In Reflection #3, Emily Skidmore talked about how you can’t rush measuring outcomes and advocated for slowing down and conducting front-end and formative evaluation to improve exhibitions, programs, and experiences prior to jumping into measuring outcomes. I’d like to piggy-back on the slow movement and talk about Institutional Review Board (IRB) and school district review, which is Slow with a capital ‘s’—for better or worse.
IRB is a formally designated board that reviews social science, biomedical, and behavioral research to determine whether the benefits of the research outweigh the risks for the participants in the study. To be blunt, IRB can be a real thorn in our side. It requires extensive, tedious paperwork for something we may consider innocuous (e.g., interviewing teachers about their program experience). Given the many forms and thorough explanations of research procedures required, we spend a lot of time preparing for IRB, and then there is the fee to the external IRB to review the paperwork and methodology. In addition to the budgetary implications IRB has for our clients, IRB procedures also can significantly delay the research well past when the museum may have expected its research to take place. Not all of our work requires IRB review, but generally, most research projects where we measure outcomes do.
When our work includes collecting data from students and teachers, we sometimes have to submit our protocols to school districts for formal review too. School district review is separate from IRB review, although a school district’s criteria for reviewing research protocols are normally akin to IRB criteria. Nevertheless, it is yet another required process that can really put the brakes on a project. For instance, one school district took five months to review our project—much to the chagrin of our client and its funder (understandably so).
At times, IRB and school district reviews can feel like ridiculous hoops that we have to jump through, or bureaucracy at its worst. As Don Mayne’s cartoon portrays, sometimes the IRB feels like a bunch of nitpicky people who exist solely to make our lives more difficult when we and our museum clients simply want to improve experiences for museum visitors.
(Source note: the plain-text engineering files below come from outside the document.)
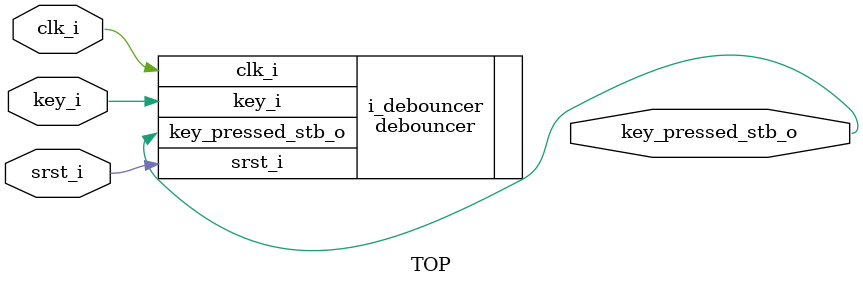
<source format=sv>
module TOP (
input  wire clk_i,
input  wire srst_i,
input  wire key_i,

output wire key_pressed_stb_o
);


debouncer i_debouncer (
	.clk_i             ( clk_i ),
	.srst_i            ( srst_i ),
	.key_i             ( key_i ),
	.key_pressed_stb_o ( key_pressed_stb_o )
);


endmodule

</source>
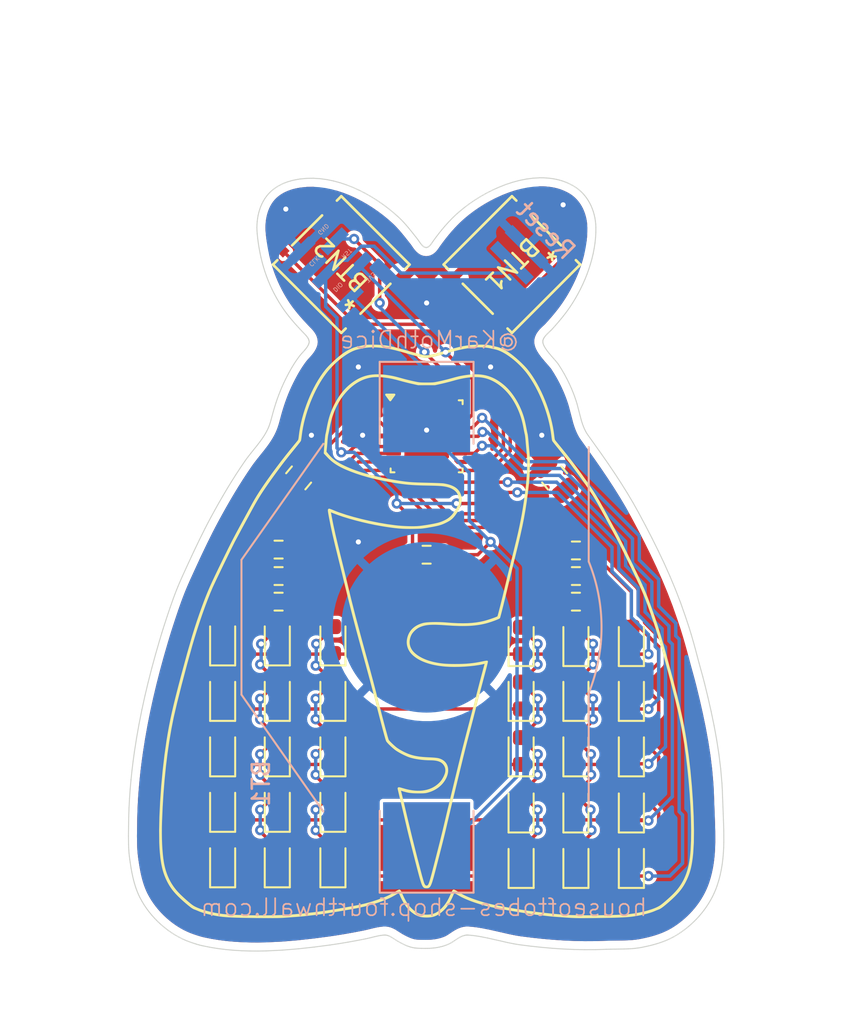
<source format=kicad_pcb>
(kicad_pcb
	(version 20240108)
	(generator "pcbnew")
	(generator_version "8.0")
	(general
		(thickness 1.6)
		(legacy_teardrops no)
	)
	(paper "A4")
	(layers
		(0 "F.Cu" signal)
		(31 "B.Cu" signal)
		(32 "B.Adhes" user "B.Adhesive")
		(33 "F.Adhes" user "F.Adhesive")
		(34 "B.Paste" user)
		(35 "F.Paste" user)
		(36 "B.SilkS" user "B.Silkscreen")
		(37 "F.SilkS" user "F.Silkscreen")
		(38 "B.Mask" user)
		(39 "F.Mask" user)
		(40 "Dwgs.User" user "User.Drawings")
		(41 "Cmts.User" user "User.Comments")
		(42 "Eco1.User" user "User.Eco1")
		(43 "Eco2.User" user "User.Eco2")
		(44 "Edge.Cuts" user)
		(45 "Margin" user)
		(46 "B.CrtYd" user "B.Courtyard")
		(47 "F.CrtYd" user "F.Courtyard")
		(48 "B.Fab" user)
		(49 "F.Fab" user)
		(50 "User.1" user)
		(51 "User.2" user)
		(52 "User.3" user)
		(53 "User.4" user)
		(54 "User.5" user)
		(55 "User.6" user)
		(56 "User.7" user)
		(57 "User.8" user)
		(58 "User.9" user)
	)
	(setup
		(pad_to_mask_clearance 0)
		(allow_soldermask_bridges_in_footprints no)
		(pcbplotparams
			(layerselection 0x00010fc_ffffffff)
			(plot_on_all_layers_selection 0x0000000_00000000)
			(disableapertmacros no)
			(usegerberextensions no)
			(usegerberattributes yes)
			(usegerberadvancedattributes yes)
			(creategerberjobfile yes)
			(dashed_line_dash_ratio 12.000000)
			(dashed_line_gap_ratio 3.000000)
			(svgprecision 4)
			(plotframeref no)
			(viasonmask no)
			(mode 1)
			(useauxorigin no)
			(hpglpennumber 1)
			(hpglpenspeed 20)
			(hpglpendiameter 15.000000)
			(pdf_front_fp_property_popups yes)
			(pdf_back_fp_property_popups yes)
			(dxfpolygonmode yes)
			(dxfimperialunits yes)
			(dxfusepcbnewfont yes)
			(psnegative no)
			(psa4output no)
			(plotreference yes)
			(plotvalue yes)
			(plotfptext yes)
			(plotinvisibletext no)
			(sketchpadsonfab no)
			(subtractmaskfromsilk no)
			(outputformat 1)
			(mirror no)
			(drillshape 0)
			(scaleselection 1)
			(outputdirectory "Fabrication/")
		)
	)
	(net 0 "")
	(net 1 "GND")
	(net 2 "3.3V")
	(net 3 "Button1")
	(net 4 "Button2")
	(net 5 "RESET")
	(net 6 "LD_R1")
	(net 7 "Net-(D1-A)")
	(net 8 "LD_R2")
	(net 9 "LD_R3")
	(net 10 "LD_R4")
	(net 11 "LD_R5")
	(net 12 "Net-(D10-A)")
	(net 13 "Net-(D11-A)")
	(net 14 "Net-(D16-A)")
	(net 15 "Net-(D21-A)")
	(net 16 "Net-(D26-A)")
	(net 17 "SWCLK")
	(net 18 "SWDIO")
	(net 19 "LD_C1")
	(net 20 "LD_C2")
	(net 21 "LD_C3")
	(net 22 "LD_C4")
	(net 23 "LD_C5")
	(net 24 "LD_C6")
	(net 25 "unconnected-(U1-PB4-Pad24)")
	(net 26 "unconnected-(U1-PC6-Pad17)")
	(net 27 "unconnected-(U1-PB8-Pad28)")
	(net 28 "unconnected-(U1-PB3-Pad23)")
	(net 29 "unconnected-(U1-PA15-Pad22)")
	(net 30 "unconnected-(U1-PB6-Pad26)")
	(net 31 "unconnected-(U1-PB7-Pad27)")
	(net 32 "unconnected-(U1-PB5-Pad25)")
	(net 33 "unconnected-(U1-PC15-Pad2)")
	(net 34 "unconnected-(U1-PC14-Pad1)")
	(footprint "Resistor_SMD:R_0603_1608Metric" (layer "F.Cu") (at 103.75 83.75))
	(footprint "LED_SMD:LED_0603_1608Metric" (layer "F.Cu") (at 103.75 90.75 90))
	(footprint "LED_SMD:LED_0603_1608Metric" (layer "F.Cu") (at 89.509176 90.75 90))
	(footprint "LED_SMD:LED_0603_1608Metric" (layer "F.Cu") (at 100.5375 94 90))
	(footprint "LED_SMD:LED_0603_1608Metric" (layer "F.Cu") (at 89.509176 94 90))
	(footprint "LED_SMD:LED_0603_1608Metric" (layer "F.Cu") (at 103.75 97.2875 90))
	(footprint "LED_SMD:LED_0603_1608Metric" (layer "F.Cu") (at 83.046676 100.5 90))
	(footprint "Resistor_SMD:R_0603_1608Metric" (layer "F.Cu") (at 86.325 82.2 180))
	(footprint "LED_SMD:LED_0603_1608Metric" (layer "F.Cu") (at 86.25 100.5 90))
	(footprint "LED_SMD:LED_0603_1608Metric" (layer "F.Cu") (at 83.046676 97.25 90))
	(footprint "SWITCH TACTILE SPST-NO 0.05A 12V:SMT_FS" (layer "F.Cu") (at 90 65.5 135))
	(footprint "LED_SMD:LED_0603_1608Metric" (layer "F.Cu") (at 100.5375 90.75 90))
	(footprint "LED_SMD:LED_0603_1608Metric" (layer "F.Cu") (at 83.046676 87.5 90))
	(footprint "Resistor_SMD:R_0603_1608Metric" (layer "F.Cu") (at 86.325 85.25 180))
	(footprint "LED_SMD:LED_0603_1608Metric" (layer "F.Cu") (at 107 87.5375 90))
	(footprint "LED_SMD:LED_0603_1608Metric" (layer "F.Cu") (at 83.046676 90.75 90))
	(footprint "LED_SMD:LED_0603_1608Metric" (layer "F.Cu") (at 89.509176 87.5 90))
	(footprint "LED_SMD:LED_0603_1608Metric" (layer "F.Cu") (at 86.25 87.5 90))
	(footprint "LED_SMD:LED_0603_1608Metric" (layer "F.Cu") (at 107 90.75 90))
	(footprint "LED_SMD:LED_0603_1608Metric" (layer "F.Cu") (at 107 94 90))
	(footprint "LED_SMD:LED_0603_1608Metric" (layer "F.Cu") (at 100.5375 97.2875 90))
	(footprint "LED_SMD:LED_0603_1608Metric" (layer "F.Cu") (at 89.509176 97.25 90))
	(footprint "Resistor_SMD:R_0603_1608Metric" (layer "F.Cu") (at 95 82.5))
	(footprint "LED_SMD:LED_0603_1608Metric" (layer "F.Cu") (at 100.5375 87.5375 90))
	(footprint "LED_SMD:LED_0603_1608Metric" (layer "F.Cu") (at 86.25 90.75 90))
	(footprint "Resistor_SMD:R_0603_1608Metric" (layer "F.Cu") (at 86.325 83.75 180))
	(footprint "Resistor_SMD:R_0603_1608Metric" (layer "F.Cu") (at 103.75 82.25))
	(footprint "Capacitor_SMD:C_0805_2012Metric" (layer "F.Cu") (at 102.5 78 130))
	(footprint "LED_SMD:LED_0603_1608Metric" (layer "F.Cu") (at 86.25 97.25 90))
	(footprint "SWITCH TACTILE SPST-NO 0.05A 12V:SMT_FS" (layer "F.Cu") (at 100 65.5 -135))
	(footprint "LED_SMD:LED_0603_1608Metric" (layer "F.Cu") (at 100.5375 100.5375 90))
	(footprint "LED_SMD:LED_0603_1608Metric" (layer "F.Cu") (at 107 97.2875 90))
	(footprint "LED_SMD:LED_0603_1608Metric" (layer "F.Cu") (at 83.046676 94 90))
	(footprint "Package_DFN_QFN:QFN-28_4x4mm_P0.5mm" (layer "F.Cu") (at 95 75.5625))
	(footprint "Capacitor_SMD:C_0805_2012Metric" (layer "F.Cu") (at 87.5 78 -130))
	(footprint "LED_SMD:LED_0603_1608Metric" (layer "F.Cu") (at 103.75 100.5375 90))
	(footprint "LED_SMD:LED_0603_1608Metric"
		(layer "F.Cu")
		(uuid "eb006f5e-5f6f-4ba2-bb1f-422aa7ae7b42")
		(at 103.75 94 90)
		(descr "LED SMD 0603 (1608 Metric), square (rectangular) end terminal, IPC_7351 nominal, (Body size source: http://www.tortai-tech.com/upload/download/2011102023233369053.pdf), generated with kicad-footprint-generator")
		(tags "LED")
		(property "Reference" "D23"
			(at 0 -1.43 90)
			(layer "F.SilkS")
			(hide yes)
			(uuid "1573b23e-27b9-4bbf-add1-b766bb912a59")
			(effects
				(font
					(size 1 1)
					(thickness 0.15)
				)
			)
		)
		(property "Value" "LED"
			(at 0 1.43 90)
			(layer "F.Fab")
			(uuid "f7ea508d-4b04-4f36-915c-a61db275a3b7")
			(effects
				(font
					(size 1 1)
					(thickness 0.15)
				)
			)
		)
		(property "Footprint" "LED_SMD:LED_0603_1608Metric"
			(at 0 0 90)
			(unlocked yes)
			(layer "F.Fab")
			(hide yes)
			(uuid "521cf431-8122-4ce1-81ea-8bfdfe269cd1")
			(effects
				(font
					(size 1.27 1.27)
					(thickness 0.15)
				)
			)
		)
		(property "Datasheet" ""
			(at 0 0 90)
			(unlocked yes)
			(layer "F.Fab")
			(hide yes)
			(uuid "3186f8b2-66ad-4719-9dd3-6151b7965925")
			(effects
				(font
					(size 1.27 1.27)
					(thickness 0.15)
				)
			)
		)
		(property "Description" "Light emitting diode"
			(at 0 0 90)
			(unlocked yes)
			(layer "F.Fab")
			(hide yes)
			(uuid "ec793e3d-5373-4dae-820c-95e381cb5882")
			(effects
			
... [592906 chars truncated]
</source>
So as I justify our sampling procedures for the fifteenth time in the required paperwork, I may shake my head and curse under my breath, but I truly do appreciate the work that IRB and school districts do (I swear there aren’t IRB reviewers holding my feet to the fire as I type!).
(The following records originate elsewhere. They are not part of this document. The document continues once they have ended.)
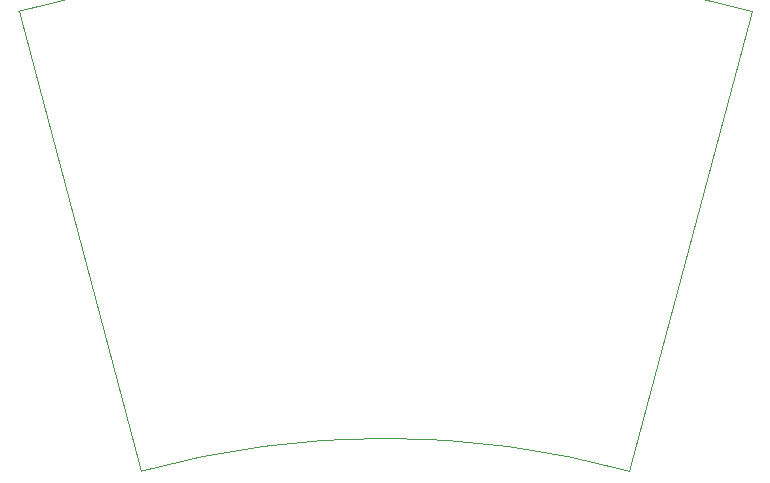
<source format=gbr>
%TF.GenerationSoftware,KiCad,Pcbnew,(6.0.0)*%
%TF.CreationDate,2022-01-04T16:27:54+01:00*%
%TF.ProjectId,SurfaceCoil_PCB_Brace,53757266-6163-4654-936f-696c5f504342,rev?*%
%TF.SameCoordinates,Original*%
%TF.FileFunction,Profile,NP*%
%FSLAX46Y46*%
G04 Gerber Fmt 4.6, Leading zero omitted, Abs format (unit mm)*
G04 Created by KiCad (PCBNEW (6.0.0)) date 2022-01-04 16:27:54*
%MOMM*%
%LPD*%
G01*
G04 APERTURE LIST*
%TA.AperFunction,Profile*%
%ADD10C,0.050000*%
%TD*%
G04 APERTURE END LIST*
D10*
X166952500Y-104476391D02*
X177328101Y-65544230D01*
X166952500Y-104476391D02*
G75*
G03*
X125647499Y-104476389I-20652504J-75144147D01*
G01*
X177328101Y-65544230D02*
G75*
G03*
X115257500Y-65546392I-31031180J-118306098D01*
G01*
X125647499Y-104476389D02*
X115257500Y-65546392D01*
M02*

</source>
When I take a moment and step back, I realize that the process of submitting to IRB forces me to think through all the nitty-gritty details of the research process, which ultimately improves the research and protects museum visitors as research participants. The extreme assumptions any given IRB makes about our research—(no, I will not be injecting anyone with an unknown substance)—I try not to take them personally and simply respond as clearly and concisely as possible. And I have gotten pretty good at navigating the system at this point. Then, I hold our client’s hand, try to protect them from as much of the paperwork and tedium as I can, and tell them, ever so gently, that their research may be delayed.